On ssh container access via ftp, looks like I need to create the file authorized_keys. Can I specify the key directly in the compose file or do I need to specify location of the key file?

[un-precedented]

Re: modules There was a symlink to modules directory in my original config directory. When I copied over everything from old config to new config directory, it didn't copy the symlink. That's why the Wordpress was coming up crazy in my web browser initially. After I created the symlink manually, it's been fine.

It's a standard config.

[nazar-pc]

Can I specify the key directly in the compose file or do I need to specify location of the key file?

Just look at readme, copy, paste, uncomment 2 lines, it will all just work. Should be something like:

    environment:
      PUBLIC_KEY: 'ssh-rsa AAAAB3....Q=='

After first SSH start you can remove it if you want.

When I copied over everything from old config to new config directory, it didn't copy the symlink. Is it in /data/nginx/config? Why do you need a symlink there?

[un-precedented]

I will send you the symlink that I am referring to when I get to my computer in some hours.

[un-precedented]

below is/was my previous config directory. When I copied it manually, the symlink to modules directory got left out. That's why my wordpress site was not properly loading. Perhaps the php or fastcgi module was not loading, and therefore the website was not showing fine. After I crated the symlink manually, it's been all well.

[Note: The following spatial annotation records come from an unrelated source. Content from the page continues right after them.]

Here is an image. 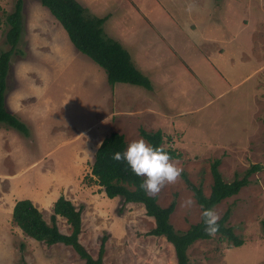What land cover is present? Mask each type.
<instances>
[{
    "label": "rangeland",
    "instance_id": "obj_1",
    "mask_svg": "<svg viewBox=\"0 0 264 264\" xmlns=\"http://www.w3.org/2000/svg\"><path fill=\"white\" fill-rule=\"evenodd\" d=\"M77 1L106 17L104 32L129 51L152 88L110 84L40 0H22L6 95L28 92L27 117H19L29 134L0 123V264H85L72 246L37 241L12 220L15 202L28 198L50 223L61 195L83 206L79 241L92 256L107 235L104 264H177L172 244L147 234L155 222L143 204L120 210L121 199L107 197L91 175L105 136L123 134L127 149L143 138L141 128L162 130L164 144L180 154L172 160L181 178L156 195L161 206L175 200L169 220L178 231L201 216L183 174L207 195L214 159L227 182L260 166L236 195L213 207L220 217L230 209L228 225L243 243L214 235L195 241L187 254L190 264H264V0ZM15 2L0 0V52L10 48L6 16ZM56 22L71 45L65 52L53 49L61 39L52 36ZM189 197L195 204L181 207ZM56 219L69 233L65 217Z\"/></svg>",
    "mask_w": 264,
    "mask_h": 264
},
{
    "label": "trees",
    "instance_id": "obj_2",
    "mask_svg": "<svg viewBox=\"0 0 264 264\" xmlns=\"http://www.w3.org/2000/svg\"><path fill=\"white\" fill-rule=\"evenodd\" d=\"M40 1L66 30L72 44L104 69L110 84L127 82L147 89L152 88L151 80L134 65L129 51L118 40L107 36L104 32L103 23L106 17L89 14L87 9L77 0ZM21 12L22 0H16L13 11L6 16V22L9 25L6 40L10 48L0 52V123L28 135L27 125L17 115L9 111L5 105L10 59L17 48L22 31ZM139 133L153 147H163L171 158L180 157L174 147L164 144L165 135L162 130L146 131L141 128ZM126 146L124 135L121 133L113 131L105 136L94 153L90 169L91 175L107 197H119L121 199L120 210H122L123 205L129 202L143 204L146 214L153 217L155 222L154 227L147 234L165 237L173 246L177 264H190L187 254L190 245L199 239L212 237L204 232L202 211L205 208H213L221 200L236 195L249 183L250 175L260 169L258 164H252L244 175L227 182L223 179L218 168L220 160L216 158L210 165L212 184L207 195L204 193L201 184L195 185L183 174L186 185L193 191L196 202L203 208L201 207V216L198 222L190 225L185 231H178L169 220L175 208V200H172L167 206H161L157 201V196L147 195L140 188L144 177L134 174L126 161L112 159L114 153H123ZM52 210L50 223H48L39 207L31 199L23 198L15 202L12 220L24 234L37 241L47 245L63 243L72 246L85 260V264H104L103 253L106 234L101 237L96 257L92 256L79 241L83 206L76 207L71 200L61 195L54 201ZM57 215L65 217L70 225L69 233H64L59 229ZM229 216L230 209L228 208L220 217L219 231L215 235H218L220 241L231 242L233 245L239 246L243 240L228 225Z\"/></svg>",
    "mask_w": 264,
    "mask_h": 264
},
{
    "label": "clouds",
    "instance_id": "obj_3",
    "mask_svg": "<svg viewBox=\"0 0 264 264\" xmlns=\"http://www.w3.org/2000/svg\"><path fill=\"white\" fill-rule=\"evenodd\" d=\"M112 159L126 161L134 174L144 177L140 188L152 197H155L165 184L177 183L183 172L163 147H153L143 138L131 142L123 153H114ZM194 204V199L189 197L181 207L191 208ZM202 219L205 234L214 236L219 231L220 215L213 208H205L202 211Z\"/></svg>",
    "mask_w": 264,
    "mask_h": 264
},
{
    "label": "crops",
    "instance_id": "obj_4",
    "mask_svg": "<svg viewBox=\"0 0 264 264\" xmlns=\"http://www.w3.org/2000/svg\"><path fill=\"white\" fill-rule=\"evenodd\" d=\"M53 18H55V17H53ZM55 21H56V19H55ZM59 26H60L59 23L56 22V26H54V29H51V32H53V35H52L53 37L56 35V36H58V38L59 37L61 38V39H59L60 41H57L56 40L57 42L53 46V49L60 50V51L63 50L65 52L68 48H71L70 47L71 45L67 42L66 36L64 35L63 30ZM18 85H20V84H18ZM20 86H22V85H20ZM6 89H7V87H6ZM17 89H20V88H17ZM18 92L19 93L26 92V94L28 95V92L27 91H24L22 89L20 91H18ZM25 95L23 96L22 94H17L16 92L13 93V94H9V95L7 94L6 95V91H5V105L7 106V108H8L9 111H11L12 113H14L18 117L19 116L20 117L21 116L22 117L23 116L25 117L27 115L26 114V109H24L25 108L24 100L27 98V96L25 97ZM10 128H12V127H9V129Z\"/></svg>",
    "mask_w": 264,
    "mask_h": 264
}]
</instances>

drwxr-xr-x 2 git git 4096 Apr 19 21:35 conf.d -rw-r--r-- 1 git git 1007 Apr 19 21:35 fastcgi_params -rw-r--r-- 1 git git 2837 Apr 19 21:35 koi-utf -rw-r--r-- 1 git git 2223 Apr 19 21:35 koi-win -rw-r--r-- 1 git git 3957 Apr 19 21:35 mime.types lrwxrwxrwx 1 git git 22 Apr 4 15:30 modules -> /usr/lib/nginx/modules -rw-r--r-- 1 git git 671 Apr 19 21:35 nginx.conf -rw-r--r-- 1 git git 636 Apr 19 21:35 scgi_params -rw-r--r-- 1 git git 664 Apr 19 21:35 uwsgi_params -rw-r--r-- 1 git git 3610 Apr 19 21:35 win-utf

[nazar-pc]

Well, modules symlink should have being absolute, in which case it doesn't matter where you move configs, it will always point to the right location. I'm wondering if in older versions packages config was different, but it is not the case right now, so I suppose we can ignore that issue now.

Can we close this issue as resolved?